Since visual inspection is significantly easier and faster than reading text descriptions, the significance of this conjecture is that semantic summarization could be a viable replacement for the textual summaries that are now so prevalent. We are currently planning experiments with human subjects that will allow a more objective assessment of the benefits of semantic summarization.
It can obviously be argued that the example above does not fully stretch the capabilities of the semantic characterization, i.e., that the movies belong to such different genres that the roughest of the semantic characterizations would allow a smart user to find the desired movie. What if instead of distinguishing COF from TRW, we would like to differentiate TRW from "Ghost and the Darkness" (GAD)? GAD is summarized as follows:
Ghost and the Darkness:
Set in 1898, this movie is based on the true story of two lions in Africa that killed 130 people over a nine-month period, while a bridge engineer and an experienced old hunter tried to kill them.

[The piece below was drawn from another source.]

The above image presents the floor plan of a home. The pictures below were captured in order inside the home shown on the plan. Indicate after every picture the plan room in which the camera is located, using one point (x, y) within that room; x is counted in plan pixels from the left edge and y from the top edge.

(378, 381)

From this summary, one would also expect GAD to contain a significant amount of action, little dialogue, and be shot in the wilderness. How would the semantic characterization help here?

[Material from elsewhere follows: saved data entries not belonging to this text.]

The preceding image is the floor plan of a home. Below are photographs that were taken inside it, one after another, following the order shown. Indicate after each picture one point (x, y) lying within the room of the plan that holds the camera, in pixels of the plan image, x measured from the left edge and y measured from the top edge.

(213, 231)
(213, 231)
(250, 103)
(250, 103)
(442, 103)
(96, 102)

There are two answers to this question. The first is that it would not because the characterization is not fine enough to distinguish between TRW and GAD. The solution would be to augment the system with finer semantic attributes, e.g., to subdivide the natural set attribute into classes like "river," "forest," "savannah," "desert," etc. The second, significantly simpler, is that while simply looking at the time-lines would not help, interacting with them would.

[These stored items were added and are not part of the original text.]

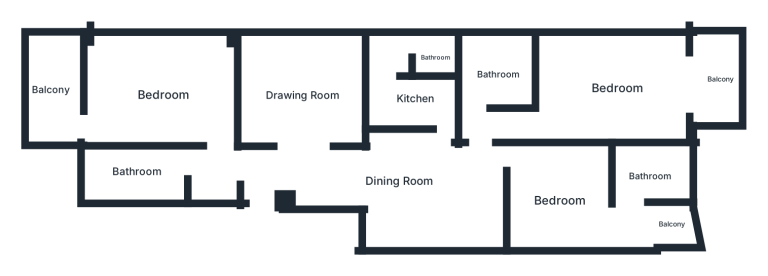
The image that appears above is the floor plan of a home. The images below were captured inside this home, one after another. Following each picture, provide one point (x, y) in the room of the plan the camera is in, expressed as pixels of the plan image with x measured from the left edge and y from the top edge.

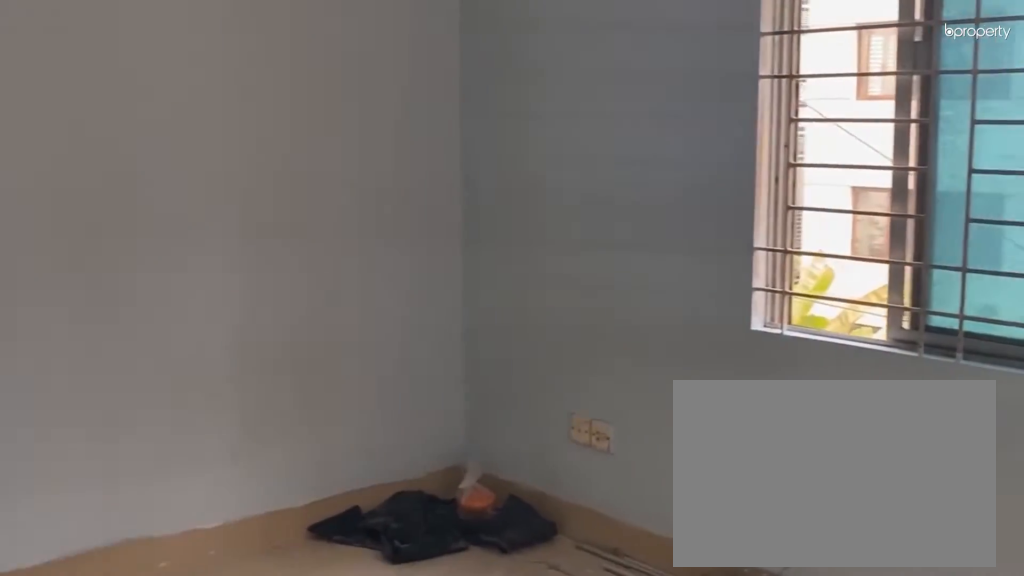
(615, 87)
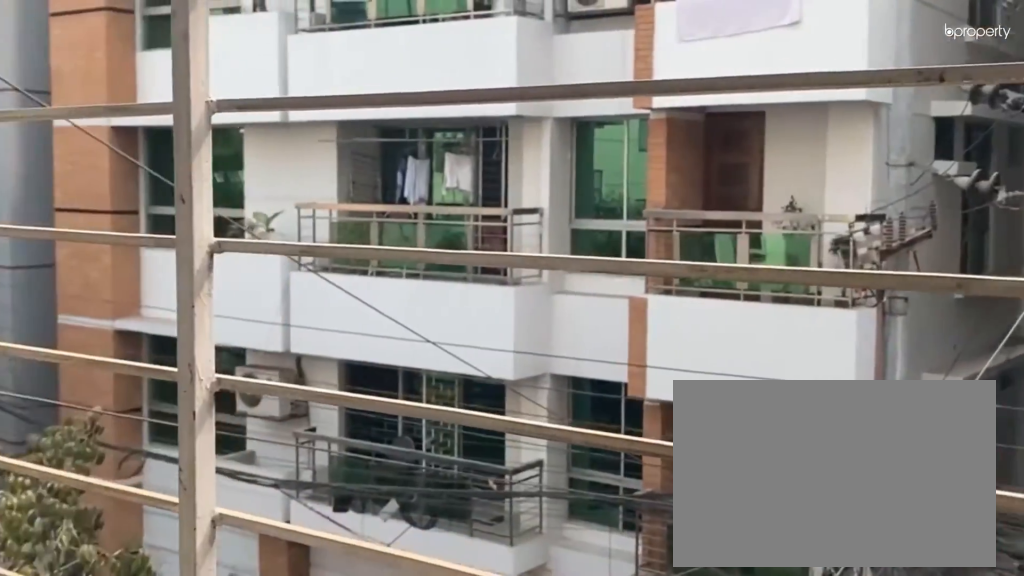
(718, 77)
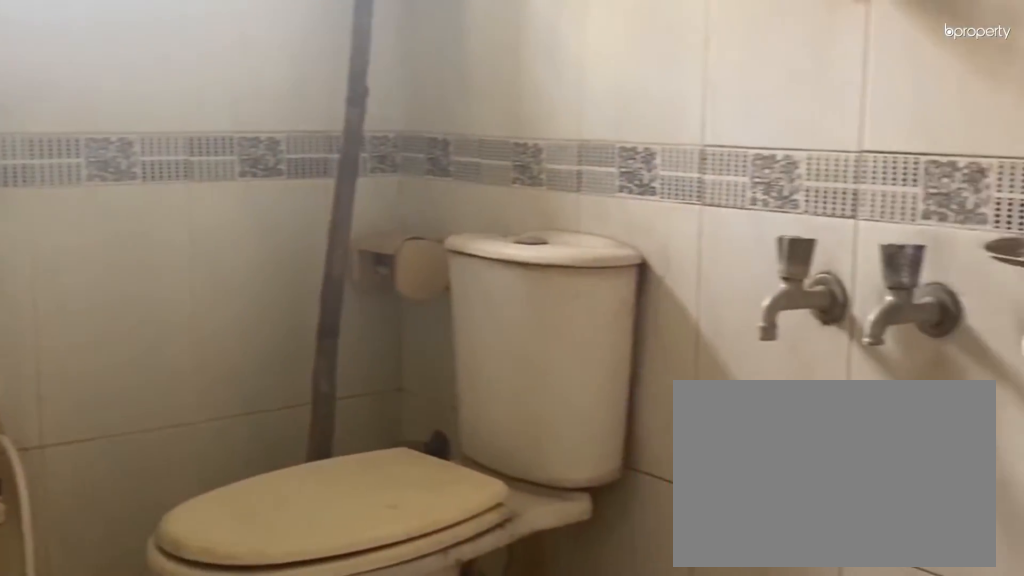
(498, 74)
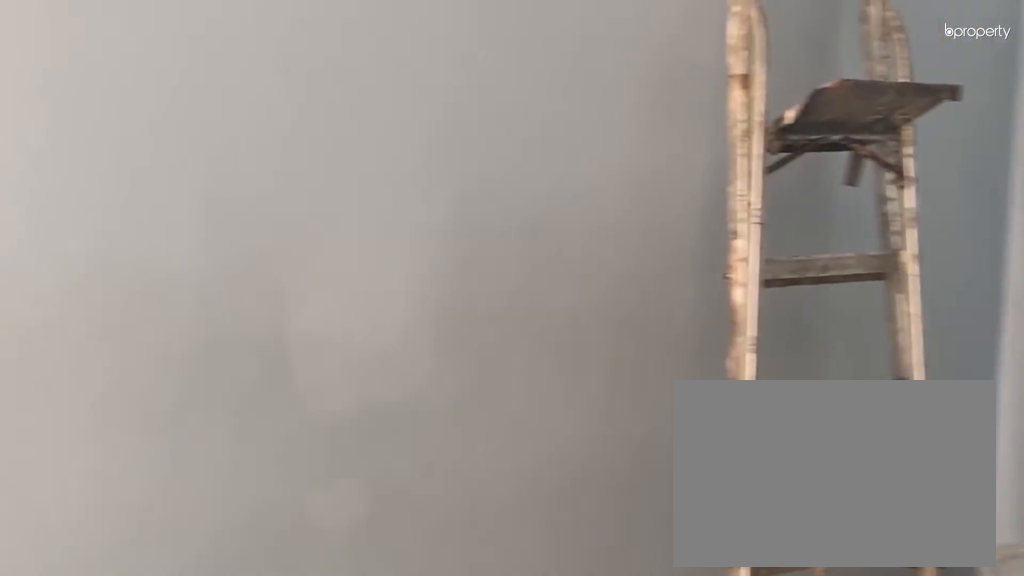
(561, 202)
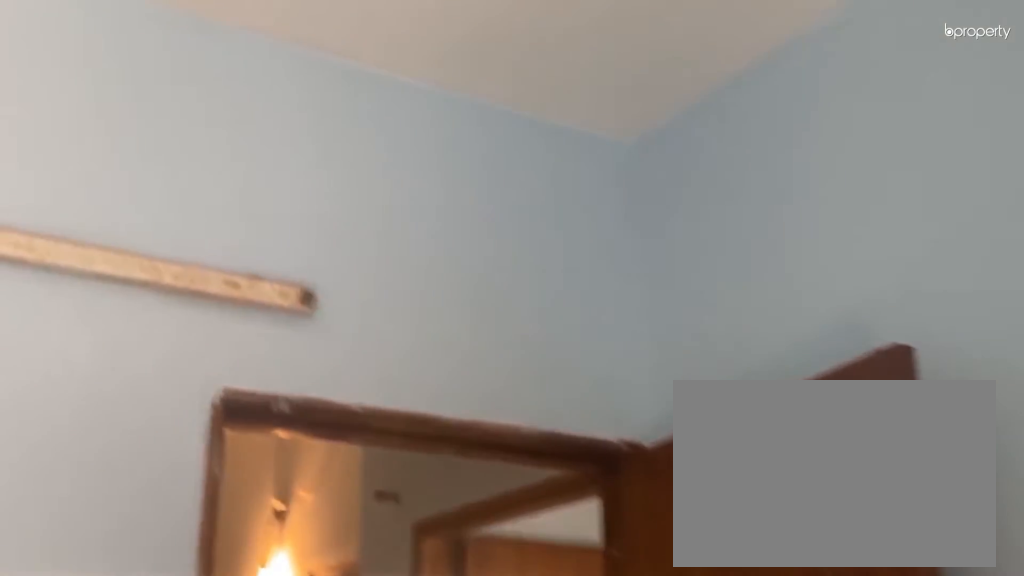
(561, 201)
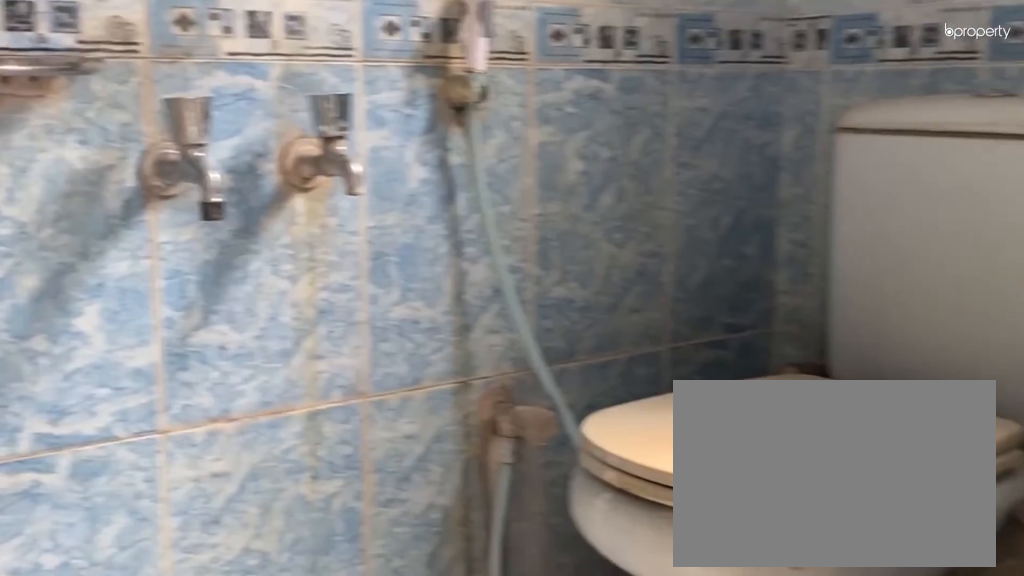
(650, 177)
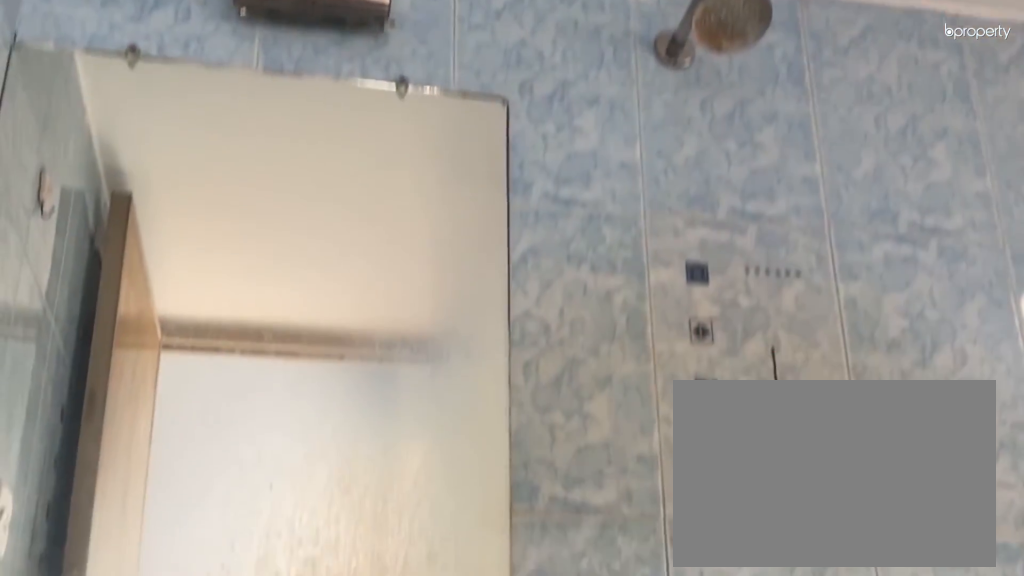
(650, 177)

Consider the action scenes in the two movies. While in TRW we would expect to see a river, a woman, and good and bad guys, in GAD we would expect to see savannah, lions, and hunters. Thus, the action scenes would probably be the place to look first. Consider next the TRW time-line in the bottom of Figure 3.15. The high concentration of action shots in the highlighted area indicates that this is likely to be the best area to look for action. This is confirmed by Figure 3.16, which presents key frames for each of the shots in the area. By actually viewing the shots represented in the figure, it is clear that the action occurs in a river, that there are good and bad guys (the first, and third shots depict a fight), and there are a woman and a child in the boat, i.e., even when the information contained in them is not enough to completely disambiguate the content, the semantic attributes provide a way to quickly access the relevant portions of the video stream. Semantic-based access is an important feature on its own for browsing as it allows users to quickly move on to the portions of the video that really interest them.
Figure 3.16: Key-frames of the shots in the highlighted area of the time-line in the bottom of Figure 3.15. The shot (correctly) classified as not containing action is omitted ( 1998 IEEE).